• **EXERCISE DESCRIPTION**: Write out, from the entries below, exactly the lines that run between the lines holding "This extension is" and "## Configuration", inclusive, and stop there.

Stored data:

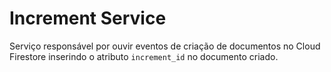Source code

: # Increment Service

Serviço responsável por ouvir eventos de criação de documentos no Cloud Firestore inserindo o atributo `increment_id` no documento criado.
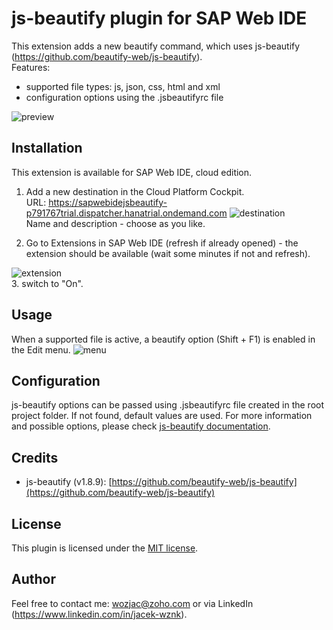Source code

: # js-beautify plugin for SAP Web IDE
This extension adds a new beautify command, which uses js-beautify (https://github.com/beautify-web/js-beautify).  
Features:
- supported file types: js, json, css, html and xml 
- configuration options using the .jsbeautifyrc file

![preview](http://public_repo.vipserv.org/images/beautify/screen1.gif)

## Installation
This extension is available for SAP Web IDE, cloud edition.

1. Add a new destination in the Cloud Platform Cockpit.  
URL: https://sapwebidejsbeautify-p791767trial.dispatcher.hanatrial.ondemand.com
![destination](http://public_repo.vipserv.org/images/beautify/screen2.png)  
Name and description - choose as you like.

2. Go to Extensions in SAP Web IDE (refresh if already opened) - the extension should be available 
(wait some minutes if not and refresh). 

![extension](http://public_repo.vipserv.org/images/beautify/screen3.png)  
3. switch to "On".

## Usage
When a supported file is active, a beautify option (Shift + F1) is enabled in the Edit menu. 
![menu](http://public_repo.vipserv.org/images/beautify/screen4.png)

## Configuration
js-beautify options can be passed using .jsbeautifyrc file created in the root project folder. If not found, default values are used. 
For more information and possible options, please check [js-beautify documentation](https://github.com/beautify-web/js-beautify#options).

## Credits
- js-beautify (v1.8.9): [https://github.com/beautify-web/js-beautify](https://github.com/beautify-web/js-beautify)

## License
This plugin is licensed under the [MIT license](http://opensource.org/licenses/MIT).

## Author
Feel free to contact me: wozjac@zoho.com or via LinkedIn (https://www.linkedin.com/in/jacek-wznk).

• **SOLUTION**:
This extension is available for SAP Web IDE, cloud edition.

1. Add a new destination in the Cloud Platform Cockpit.  
URL: https://sapwebidejsbeautify-p791767trial.dispatcher.hanatrial.ondemand.com
![destination](http://public_repo.vipserv.org/images/beautify/screen2.png)  
Name and description - choose as you like.

2. Go to Extensions in SAP Web IDE (refresh if already opened) - the extension should be available 
(wait some minutes if not and refresh). 

![extension](http://public_repo.vipserv.org/images/beautify/screen3.png)  
3. switch to "On".

## Usage
When a supported file is active, a beautify option (Shift + F1) is enabled in the Edit menu. 
![menu](http://public_repo.vipserv.org/images/beautify/screen4.png)

## Configuration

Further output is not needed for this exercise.